(Records from a dataset)

┄┄┄┄┄┄┄┄┄┄┄┄┄┄┄┄┄┄┄┄

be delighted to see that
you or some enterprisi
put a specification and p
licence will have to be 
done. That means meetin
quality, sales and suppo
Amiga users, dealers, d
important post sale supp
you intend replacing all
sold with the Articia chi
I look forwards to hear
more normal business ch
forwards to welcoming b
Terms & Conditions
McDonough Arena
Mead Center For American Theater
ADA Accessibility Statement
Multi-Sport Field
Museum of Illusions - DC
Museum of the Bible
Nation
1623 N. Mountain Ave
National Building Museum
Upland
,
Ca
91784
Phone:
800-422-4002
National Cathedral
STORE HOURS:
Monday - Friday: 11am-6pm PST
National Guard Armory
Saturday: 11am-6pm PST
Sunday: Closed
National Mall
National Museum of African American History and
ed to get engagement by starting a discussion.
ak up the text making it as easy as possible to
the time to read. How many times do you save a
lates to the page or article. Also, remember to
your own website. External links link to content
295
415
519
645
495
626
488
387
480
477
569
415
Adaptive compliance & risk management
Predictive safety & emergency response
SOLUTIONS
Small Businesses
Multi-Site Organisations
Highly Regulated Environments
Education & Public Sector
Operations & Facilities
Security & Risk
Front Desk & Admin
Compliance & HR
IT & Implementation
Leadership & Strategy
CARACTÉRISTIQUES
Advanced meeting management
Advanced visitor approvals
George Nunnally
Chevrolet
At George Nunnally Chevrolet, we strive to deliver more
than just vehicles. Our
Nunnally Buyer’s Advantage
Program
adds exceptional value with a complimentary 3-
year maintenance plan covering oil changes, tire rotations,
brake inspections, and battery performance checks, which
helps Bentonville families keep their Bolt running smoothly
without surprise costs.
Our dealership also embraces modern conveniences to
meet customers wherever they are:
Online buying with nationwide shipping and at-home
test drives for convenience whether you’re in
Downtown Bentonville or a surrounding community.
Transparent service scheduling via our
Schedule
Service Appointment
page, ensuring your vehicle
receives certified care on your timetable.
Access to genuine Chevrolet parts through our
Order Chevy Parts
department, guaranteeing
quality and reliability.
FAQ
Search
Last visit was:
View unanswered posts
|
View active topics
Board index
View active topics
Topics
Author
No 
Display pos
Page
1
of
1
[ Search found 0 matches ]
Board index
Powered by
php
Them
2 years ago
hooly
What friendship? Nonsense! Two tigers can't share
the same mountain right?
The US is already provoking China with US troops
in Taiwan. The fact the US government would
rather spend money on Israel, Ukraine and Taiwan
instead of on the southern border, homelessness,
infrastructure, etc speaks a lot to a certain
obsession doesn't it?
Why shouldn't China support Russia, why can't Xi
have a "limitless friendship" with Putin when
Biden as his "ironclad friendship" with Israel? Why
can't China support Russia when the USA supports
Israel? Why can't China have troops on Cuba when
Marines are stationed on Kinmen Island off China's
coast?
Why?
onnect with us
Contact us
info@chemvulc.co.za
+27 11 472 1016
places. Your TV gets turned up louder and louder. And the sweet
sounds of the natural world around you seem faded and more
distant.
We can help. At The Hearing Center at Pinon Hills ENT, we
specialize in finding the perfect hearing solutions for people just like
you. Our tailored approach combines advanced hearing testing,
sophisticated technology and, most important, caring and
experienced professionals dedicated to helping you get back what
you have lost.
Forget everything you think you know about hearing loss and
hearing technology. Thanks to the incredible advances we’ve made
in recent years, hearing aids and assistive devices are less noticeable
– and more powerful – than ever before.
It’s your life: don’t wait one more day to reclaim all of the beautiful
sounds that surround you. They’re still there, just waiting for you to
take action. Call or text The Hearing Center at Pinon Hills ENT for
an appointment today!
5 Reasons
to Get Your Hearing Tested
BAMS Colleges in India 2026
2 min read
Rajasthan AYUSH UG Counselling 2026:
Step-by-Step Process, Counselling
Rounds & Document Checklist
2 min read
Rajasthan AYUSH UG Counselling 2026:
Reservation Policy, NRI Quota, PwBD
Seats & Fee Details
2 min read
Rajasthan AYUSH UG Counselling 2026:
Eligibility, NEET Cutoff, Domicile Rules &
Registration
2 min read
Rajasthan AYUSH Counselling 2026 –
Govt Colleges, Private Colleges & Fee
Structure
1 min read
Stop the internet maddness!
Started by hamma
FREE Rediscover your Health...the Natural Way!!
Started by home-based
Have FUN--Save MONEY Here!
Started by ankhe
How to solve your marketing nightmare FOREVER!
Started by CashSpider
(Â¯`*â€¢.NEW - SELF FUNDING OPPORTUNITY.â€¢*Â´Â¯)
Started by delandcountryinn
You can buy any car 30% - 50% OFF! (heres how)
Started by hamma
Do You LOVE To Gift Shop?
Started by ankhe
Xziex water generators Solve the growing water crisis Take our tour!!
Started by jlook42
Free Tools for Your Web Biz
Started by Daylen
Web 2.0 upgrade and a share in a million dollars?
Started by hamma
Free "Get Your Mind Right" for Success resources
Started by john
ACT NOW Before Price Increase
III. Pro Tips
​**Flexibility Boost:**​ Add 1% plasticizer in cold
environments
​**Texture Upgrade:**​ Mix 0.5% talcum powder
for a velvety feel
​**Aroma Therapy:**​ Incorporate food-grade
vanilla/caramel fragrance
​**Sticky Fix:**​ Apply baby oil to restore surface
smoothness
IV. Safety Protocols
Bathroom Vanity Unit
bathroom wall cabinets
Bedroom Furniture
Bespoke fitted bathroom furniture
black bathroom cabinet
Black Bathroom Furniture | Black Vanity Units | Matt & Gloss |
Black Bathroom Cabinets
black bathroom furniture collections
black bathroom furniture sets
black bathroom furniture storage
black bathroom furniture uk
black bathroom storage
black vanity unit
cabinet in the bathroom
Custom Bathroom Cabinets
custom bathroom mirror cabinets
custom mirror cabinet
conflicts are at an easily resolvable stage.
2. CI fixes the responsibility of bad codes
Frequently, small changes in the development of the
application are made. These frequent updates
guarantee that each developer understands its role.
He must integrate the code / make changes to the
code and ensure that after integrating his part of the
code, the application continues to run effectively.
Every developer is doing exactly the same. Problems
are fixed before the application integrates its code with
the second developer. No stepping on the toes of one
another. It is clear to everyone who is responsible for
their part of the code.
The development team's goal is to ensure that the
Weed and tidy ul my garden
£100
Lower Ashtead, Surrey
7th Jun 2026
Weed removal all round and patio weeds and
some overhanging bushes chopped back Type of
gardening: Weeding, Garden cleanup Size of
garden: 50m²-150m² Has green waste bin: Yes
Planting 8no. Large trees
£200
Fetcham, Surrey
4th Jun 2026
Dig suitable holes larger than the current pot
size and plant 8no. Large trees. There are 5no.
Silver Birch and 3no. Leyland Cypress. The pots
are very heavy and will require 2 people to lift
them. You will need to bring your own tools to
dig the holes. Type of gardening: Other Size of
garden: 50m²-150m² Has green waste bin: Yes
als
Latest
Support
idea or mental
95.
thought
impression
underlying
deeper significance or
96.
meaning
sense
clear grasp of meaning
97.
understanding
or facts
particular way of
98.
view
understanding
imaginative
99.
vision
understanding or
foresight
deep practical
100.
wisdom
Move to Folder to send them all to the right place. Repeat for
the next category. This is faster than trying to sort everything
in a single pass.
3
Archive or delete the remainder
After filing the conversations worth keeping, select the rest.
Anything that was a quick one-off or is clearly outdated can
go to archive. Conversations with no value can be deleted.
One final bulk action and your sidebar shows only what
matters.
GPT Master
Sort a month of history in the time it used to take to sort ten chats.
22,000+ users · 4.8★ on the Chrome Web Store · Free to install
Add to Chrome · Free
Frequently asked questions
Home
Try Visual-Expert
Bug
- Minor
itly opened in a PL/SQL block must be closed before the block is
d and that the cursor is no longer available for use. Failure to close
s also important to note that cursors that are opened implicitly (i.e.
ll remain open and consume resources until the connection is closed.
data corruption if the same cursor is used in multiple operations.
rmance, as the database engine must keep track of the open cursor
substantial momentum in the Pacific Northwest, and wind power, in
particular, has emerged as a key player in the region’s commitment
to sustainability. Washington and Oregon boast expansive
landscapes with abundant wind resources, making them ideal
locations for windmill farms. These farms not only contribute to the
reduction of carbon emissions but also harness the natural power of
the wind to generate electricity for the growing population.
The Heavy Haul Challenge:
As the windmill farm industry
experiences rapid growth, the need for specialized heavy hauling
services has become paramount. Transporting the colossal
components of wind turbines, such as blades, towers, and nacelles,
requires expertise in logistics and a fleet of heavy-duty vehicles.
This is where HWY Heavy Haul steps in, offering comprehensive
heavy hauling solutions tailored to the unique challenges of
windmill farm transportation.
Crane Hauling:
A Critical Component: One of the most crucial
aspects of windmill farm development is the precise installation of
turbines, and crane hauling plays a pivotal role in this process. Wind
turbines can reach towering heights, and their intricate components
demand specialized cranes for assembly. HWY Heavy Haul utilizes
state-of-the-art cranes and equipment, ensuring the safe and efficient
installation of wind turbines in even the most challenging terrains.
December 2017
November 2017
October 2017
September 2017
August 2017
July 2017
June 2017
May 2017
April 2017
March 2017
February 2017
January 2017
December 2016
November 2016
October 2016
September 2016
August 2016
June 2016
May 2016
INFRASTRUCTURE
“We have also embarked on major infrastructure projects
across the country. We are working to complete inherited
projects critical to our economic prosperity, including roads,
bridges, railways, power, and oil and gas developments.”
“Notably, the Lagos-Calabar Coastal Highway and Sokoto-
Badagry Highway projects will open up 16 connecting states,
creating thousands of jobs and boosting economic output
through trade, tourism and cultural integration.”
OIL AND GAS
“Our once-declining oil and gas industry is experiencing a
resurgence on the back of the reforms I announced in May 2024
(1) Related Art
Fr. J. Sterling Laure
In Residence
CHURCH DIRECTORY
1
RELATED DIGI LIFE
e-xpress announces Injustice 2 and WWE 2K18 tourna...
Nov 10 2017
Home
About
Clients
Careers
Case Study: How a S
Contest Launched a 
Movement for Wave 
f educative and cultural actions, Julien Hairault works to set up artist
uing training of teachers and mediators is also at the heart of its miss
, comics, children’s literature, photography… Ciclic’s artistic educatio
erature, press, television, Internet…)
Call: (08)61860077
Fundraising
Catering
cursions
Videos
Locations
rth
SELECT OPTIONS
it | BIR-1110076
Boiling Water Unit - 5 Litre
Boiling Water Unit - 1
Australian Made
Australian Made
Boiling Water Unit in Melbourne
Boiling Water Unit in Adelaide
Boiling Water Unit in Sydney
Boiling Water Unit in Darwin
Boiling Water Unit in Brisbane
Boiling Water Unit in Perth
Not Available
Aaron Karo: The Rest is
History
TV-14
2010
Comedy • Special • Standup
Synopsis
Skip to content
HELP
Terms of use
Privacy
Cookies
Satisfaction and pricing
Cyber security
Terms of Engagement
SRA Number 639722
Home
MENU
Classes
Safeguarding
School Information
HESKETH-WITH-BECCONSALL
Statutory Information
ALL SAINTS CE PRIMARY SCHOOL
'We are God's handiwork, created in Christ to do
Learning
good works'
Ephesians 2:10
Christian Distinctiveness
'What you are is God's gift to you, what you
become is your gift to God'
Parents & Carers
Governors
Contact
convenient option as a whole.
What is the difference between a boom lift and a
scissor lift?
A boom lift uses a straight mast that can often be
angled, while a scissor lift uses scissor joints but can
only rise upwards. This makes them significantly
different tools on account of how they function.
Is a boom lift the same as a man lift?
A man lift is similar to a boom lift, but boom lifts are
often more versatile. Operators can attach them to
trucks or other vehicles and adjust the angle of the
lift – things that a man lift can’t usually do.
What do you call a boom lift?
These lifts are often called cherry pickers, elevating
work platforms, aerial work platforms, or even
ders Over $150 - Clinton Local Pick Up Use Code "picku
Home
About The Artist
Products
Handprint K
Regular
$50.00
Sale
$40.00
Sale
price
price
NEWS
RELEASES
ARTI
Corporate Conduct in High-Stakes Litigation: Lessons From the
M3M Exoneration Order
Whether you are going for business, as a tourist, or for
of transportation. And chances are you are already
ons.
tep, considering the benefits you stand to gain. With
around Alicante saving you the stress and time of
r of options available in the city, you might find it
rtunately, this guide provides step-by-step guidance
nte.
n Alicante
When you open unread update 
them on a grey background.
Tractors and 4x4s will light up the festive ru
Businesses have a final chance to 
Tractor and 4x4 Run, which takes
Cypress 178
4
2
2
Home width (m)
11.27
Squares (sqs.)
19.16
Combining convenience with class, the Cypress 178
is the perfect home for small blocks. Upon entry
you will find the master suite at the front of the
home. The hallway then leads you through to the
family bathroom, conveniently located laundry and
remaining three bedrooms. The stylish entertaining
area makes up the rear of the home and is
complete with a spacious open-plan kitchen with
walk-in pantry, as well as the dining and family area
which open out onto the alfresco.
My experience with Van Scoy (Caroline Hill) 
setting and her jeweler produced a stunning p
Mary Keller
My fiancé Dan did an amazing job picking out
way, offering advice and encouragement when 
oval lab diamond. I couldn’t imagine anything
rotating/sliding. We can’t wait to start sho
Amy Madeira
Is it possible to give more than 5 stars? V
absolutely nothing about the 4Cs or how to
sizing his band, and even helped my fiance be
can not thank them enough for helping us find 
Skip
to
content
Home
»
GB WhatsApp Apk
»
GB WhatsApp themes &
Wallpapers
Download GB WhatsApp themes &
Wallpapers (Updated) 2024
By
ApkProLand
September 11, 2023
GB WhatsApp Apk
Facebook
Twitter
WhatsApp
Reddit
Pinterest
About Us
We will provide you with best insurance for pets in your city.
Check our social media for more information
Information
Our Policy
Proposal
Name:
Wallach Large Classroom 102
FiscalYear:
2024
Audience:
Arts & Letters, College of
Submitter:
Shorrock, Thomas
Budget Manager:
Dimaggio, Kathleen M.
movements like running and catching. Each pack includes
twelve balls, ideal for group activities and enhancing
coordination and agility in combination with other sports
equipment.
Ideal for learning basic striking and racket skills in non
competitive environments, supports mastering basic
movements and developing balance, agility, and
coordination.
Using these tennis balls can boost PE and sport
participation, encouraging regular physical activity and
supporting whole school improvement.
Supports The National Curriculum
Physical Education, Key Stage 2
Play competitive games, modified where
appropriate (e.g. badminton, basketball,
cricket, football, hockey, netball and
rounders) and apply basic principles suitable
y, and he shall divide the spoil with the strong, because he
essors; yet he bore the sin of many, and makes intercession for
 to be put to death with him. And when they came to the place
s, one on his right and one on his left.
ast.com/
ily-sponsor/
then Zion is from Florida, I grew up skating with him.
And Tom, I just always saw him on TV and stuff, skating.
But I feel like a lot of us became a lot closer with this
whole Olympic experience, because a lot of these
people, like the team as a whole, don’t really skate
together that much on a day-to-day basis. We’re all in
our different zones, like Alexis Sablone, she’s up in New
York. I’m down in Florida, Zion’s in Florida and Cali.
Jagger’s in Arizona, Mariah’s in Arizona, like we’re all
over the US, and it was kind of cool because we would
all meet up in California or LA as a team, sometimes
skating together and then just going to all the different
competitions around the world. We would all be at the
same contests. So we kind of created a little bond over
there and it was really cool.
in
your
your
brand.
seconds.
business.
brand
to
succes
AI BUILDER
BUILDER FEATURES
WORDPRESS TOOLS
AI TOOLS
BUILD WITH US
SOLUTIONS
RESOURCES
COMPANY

┄┄┄┄┄┄┄┄┄┄┄┄┄┄┄┄┄┄┄┄

* **Assigned task**:
Update the lines running from the start of the records through the line containing "National Museum of" by replacing "PST" with "PT", keeping all else unchanged.

* **Task answer**:
be delighted to see that
you or some enterprisi
put a specification and p
licence will have to be 
done. That means meetin
quality, sales and suppo
Amiga users, dealers, d
important post sale supp
you intend replacing all
sold with the Articia chi
I look forwards to hear
more normal business ch
forwards to welcoming b
Terms & Conditions
McDonough Arena
Mead Center For American Theater
ADA Accessibility Statement
Multi-Sport Field
Museum of Illusions - DC
Museum of the Bible
Nation
1623 N. Mountain Ave
National Building Museum
Upland
,
Ca
91784
Phone:
800-422-4002
National Cathedral
STORE HOURS:
Monday - Friday: 11am-6pm PT
National Guard Armory
Saturday: 11am-6pm PT
Sunday: Closed
National Mall
National Museum of African American History and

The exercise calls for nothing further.